-------- Supplied records

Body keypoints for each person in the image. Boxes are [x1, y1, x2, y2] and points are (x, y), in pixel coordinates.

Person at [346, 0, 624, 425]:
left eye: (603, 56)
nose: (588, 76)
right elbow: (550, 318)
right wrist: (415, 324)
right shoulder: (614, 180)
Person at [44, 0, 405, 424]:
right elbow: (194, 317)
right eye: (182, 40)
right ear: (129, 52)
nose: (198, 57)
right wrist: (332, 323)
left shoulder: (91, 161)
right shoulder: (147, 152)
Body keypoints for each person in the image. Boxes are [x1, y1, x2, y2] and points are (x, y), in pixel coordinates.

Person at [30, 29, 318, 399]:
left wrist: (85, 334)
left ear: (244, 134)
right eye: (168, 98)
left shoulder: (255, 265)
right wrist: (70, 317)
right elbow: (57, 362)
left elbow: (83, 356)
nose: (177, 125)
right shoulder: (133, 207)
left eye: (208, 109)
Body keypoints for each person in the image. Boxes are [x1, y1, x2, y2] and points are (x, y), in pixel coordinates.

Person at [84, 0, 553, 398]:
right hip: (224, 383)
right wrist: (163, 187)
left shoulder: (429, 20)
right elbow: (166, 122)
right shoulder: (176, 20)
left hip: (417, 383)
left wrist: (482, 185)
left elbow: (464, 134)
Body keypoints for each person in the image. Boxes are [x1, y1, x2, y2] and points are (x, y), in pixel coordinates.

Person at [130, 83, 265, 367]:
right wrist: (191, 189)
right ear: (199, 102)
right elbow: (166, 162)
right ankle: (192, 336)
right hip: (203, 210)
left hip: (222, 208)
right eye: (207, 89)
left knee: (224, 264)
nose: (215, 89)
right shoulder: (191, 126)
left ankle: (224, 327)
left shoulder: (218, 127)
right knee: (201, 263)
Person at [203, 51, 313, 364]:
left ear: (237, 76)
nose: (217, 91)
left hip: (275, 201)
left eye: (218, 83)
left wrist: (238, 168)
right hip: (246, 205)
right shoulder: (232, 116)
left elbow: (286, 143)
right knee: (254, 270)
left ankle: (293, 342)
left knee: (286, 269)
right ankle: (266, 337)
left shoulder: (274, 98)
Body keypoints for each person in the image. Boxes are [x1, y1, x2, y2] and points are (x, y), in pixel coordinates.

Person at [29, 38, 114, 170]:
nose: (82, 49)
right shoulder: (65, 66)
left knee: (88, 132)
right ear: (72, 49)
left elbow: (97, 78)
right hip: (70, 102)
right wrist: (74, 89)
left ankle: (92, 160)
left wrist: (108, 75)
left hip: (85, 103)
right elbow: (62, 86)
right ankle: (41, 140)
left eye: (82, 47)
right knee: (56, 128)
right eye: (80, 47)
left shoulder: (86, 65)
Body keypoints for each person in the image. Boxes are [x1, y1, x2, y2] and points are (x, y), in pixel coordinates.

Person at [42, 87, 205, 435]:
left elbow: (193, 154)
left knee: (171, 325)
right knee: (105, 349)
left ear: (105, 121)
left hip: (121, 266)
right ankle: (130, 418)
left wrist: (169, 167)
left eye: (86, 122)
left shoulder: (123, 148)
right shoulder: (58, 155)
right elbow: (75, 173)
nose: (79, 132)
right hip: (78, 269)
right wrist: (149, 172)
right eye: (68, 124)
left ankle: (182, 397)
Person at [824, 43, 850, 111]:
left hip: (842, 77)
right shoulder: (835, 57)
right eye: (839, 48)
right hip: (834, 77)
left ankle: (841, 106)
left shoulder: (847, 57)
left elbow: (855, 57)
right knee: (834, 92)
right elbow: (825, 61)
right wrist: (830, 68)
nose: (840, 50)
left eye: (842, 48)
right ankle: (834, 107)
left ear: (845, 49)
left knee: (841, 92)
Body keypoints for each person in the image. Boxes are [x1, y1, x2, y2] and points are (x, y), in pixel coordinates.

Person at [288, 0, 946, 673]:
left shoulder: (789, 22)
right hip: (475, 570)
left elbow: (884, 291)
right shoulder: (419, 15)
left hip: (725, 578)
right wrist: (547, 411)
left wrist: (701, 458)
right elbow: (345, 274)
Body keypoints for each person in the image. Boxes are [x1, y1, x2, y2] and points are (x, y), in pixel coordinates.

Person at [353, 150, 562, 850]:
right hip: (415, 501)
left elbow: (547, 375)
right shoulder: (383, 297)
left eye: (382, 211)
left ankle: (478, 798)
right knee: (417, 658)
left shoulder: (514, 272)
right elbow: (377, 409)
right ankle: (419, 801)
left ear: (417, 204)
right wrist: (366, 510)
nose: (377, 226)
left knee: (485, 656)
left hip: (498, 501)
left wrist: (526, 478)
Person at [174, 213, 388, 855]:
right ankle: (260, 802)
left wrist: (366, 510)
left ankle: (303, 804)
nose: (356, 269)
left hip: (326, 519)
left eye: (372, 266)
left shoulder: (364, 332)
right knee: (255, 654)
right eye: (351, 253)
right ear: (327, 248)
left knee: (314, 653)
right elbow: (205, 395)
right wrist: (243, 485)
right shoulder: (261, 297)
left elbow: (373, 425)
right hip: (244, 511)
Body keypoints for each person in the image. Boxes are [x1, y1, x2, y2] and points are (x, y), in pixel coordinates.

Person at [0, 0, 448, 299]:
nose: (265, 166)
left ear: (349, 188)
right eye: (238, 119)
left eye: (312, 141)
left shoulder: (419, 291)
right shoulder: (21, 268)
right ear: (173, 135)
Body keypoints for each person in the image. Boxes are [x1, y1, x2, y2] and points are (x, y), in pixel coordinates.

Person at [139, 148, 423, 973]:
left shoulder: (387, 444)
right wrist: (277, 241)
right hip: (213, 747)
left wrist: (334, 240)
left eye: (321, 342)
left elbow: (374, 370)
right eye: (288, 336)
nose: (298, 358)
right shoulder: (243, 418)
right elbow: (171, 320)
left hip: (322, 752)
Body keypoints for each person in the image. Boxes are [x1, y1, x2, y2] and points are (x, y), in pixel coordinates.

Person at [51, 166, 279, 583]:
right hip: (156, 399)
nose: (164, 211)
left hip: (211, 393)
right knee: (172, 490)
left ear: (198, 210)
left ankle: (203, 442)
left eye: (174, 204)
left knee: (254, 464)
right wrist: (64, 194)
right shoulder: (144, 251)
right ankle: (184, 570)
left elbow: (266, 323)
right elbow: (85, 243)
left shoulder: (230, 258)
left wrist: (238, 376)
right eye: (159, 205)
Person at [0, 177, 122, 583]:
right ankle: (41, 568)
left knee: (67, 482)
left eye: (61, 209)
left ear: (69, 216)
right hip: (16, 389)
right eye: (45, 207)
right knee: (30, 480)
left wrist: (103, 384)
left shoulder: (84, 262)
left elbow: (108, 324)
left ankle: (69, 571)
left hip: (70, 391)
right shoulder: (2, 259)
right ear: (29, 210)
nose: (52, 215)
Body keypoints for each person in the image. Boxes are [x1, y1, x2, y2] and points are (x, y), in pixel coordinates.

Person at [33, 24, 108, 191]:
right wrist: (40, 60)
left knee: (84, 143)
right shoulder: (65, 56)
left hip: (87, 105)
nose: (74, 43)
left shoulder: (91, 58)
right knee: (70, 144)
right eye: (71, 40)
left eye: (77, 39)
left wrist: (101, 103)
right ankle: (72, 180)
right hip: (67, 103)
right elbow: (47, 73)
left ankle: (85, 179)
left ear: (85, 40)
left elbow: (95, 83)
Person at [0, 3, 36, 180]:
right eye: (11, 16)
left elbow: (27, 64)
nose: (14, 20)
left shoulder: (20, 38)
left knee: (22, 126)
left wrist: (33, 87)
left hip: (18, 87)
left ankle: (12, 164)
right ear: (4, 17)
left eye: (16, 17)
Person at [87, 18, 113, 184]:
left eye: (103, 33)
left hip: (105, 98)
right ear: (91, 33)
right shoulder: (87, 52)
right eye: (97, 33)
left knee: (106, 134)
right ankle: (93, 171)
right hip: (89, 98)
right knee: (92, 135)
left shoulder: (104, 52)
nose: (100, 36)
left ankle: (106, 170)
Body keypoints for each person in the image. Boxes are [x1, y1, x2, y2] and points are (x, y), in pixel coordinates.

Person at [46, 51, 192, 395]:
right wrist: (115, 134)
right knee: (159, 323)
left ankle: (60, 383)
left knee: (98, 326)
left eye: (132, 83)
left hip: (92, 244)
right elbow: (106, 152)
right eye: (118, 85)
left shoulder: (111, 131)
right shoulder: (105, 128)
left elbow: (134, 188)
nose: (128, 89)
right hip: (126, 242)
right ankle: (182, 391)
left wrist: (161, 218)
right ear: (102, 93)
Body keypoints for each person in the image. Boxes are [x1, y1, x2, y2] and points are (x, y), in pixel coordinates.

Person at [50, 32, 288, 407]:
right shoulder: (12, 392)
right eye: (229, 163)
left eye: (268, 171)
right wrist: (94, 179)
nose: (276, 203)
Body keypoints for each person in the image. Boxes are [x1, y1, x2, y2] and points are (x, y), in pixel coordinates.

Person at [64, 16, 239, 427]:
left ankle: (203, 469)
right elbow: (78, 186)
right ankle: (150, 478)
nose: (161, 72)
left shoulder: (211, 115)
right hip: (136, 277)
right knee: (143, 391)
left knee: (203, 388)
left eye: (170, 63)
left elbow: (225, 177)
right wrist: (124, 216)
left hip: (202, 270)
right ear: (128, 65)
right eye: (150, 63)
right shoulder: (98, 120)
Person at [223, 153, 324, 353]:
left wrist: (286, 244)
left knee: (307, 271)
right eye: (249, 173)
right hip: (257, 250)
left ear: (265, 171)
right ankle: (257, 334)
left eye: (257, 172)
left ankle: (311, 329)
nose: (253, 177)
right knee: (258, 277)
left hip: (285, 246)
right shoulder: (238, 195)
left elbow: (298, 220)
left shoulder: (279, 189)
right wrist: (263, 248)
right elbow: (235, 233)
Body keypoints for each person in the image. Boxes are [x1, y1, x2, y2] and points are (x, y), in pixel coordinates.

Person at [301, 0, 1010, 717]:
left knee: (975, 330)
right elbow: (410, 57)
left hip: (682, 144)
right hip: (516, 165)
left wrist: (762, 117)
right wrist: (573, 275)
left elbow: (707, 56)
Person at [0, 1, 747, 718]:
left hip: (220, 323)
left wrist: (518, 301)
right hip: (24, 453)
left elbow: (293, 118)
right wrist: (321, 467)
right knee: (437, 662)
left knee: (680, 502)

----------------

**Task requirements**.
All that is wanted is a faithful reproduction of the line above with "left hip: (326, 519)", the line with "right ear: (173, 135)", and every line in between.

**Solution for this exercise**.
left hip: (326, 519)
left eye: (372, 266)
left shoulder: (364, 332)
right knee: (255, 654)
right eye: (351, 253)
right ear: (327, 248)
left knee: (314, 653)
right elbow: (205, 395)
right wrist: (243, 485)
right shoulder: (261, 297)
left elbow: (373, 425)
right hip: (244, 511)
Body keypoints for each person in the image. Boxes are [x1, y1, x2, y2] and points are (x, y), in pixel coordinates.

Person at [0, 0, 448, 299]:
nose: (265, 166)
left ear: (349, 188)
right eye: (238, 119)
left eye: (312, 141)
left shoulder: (419, 291)
right shoulder: (21, 268)
right ear: (173, 135)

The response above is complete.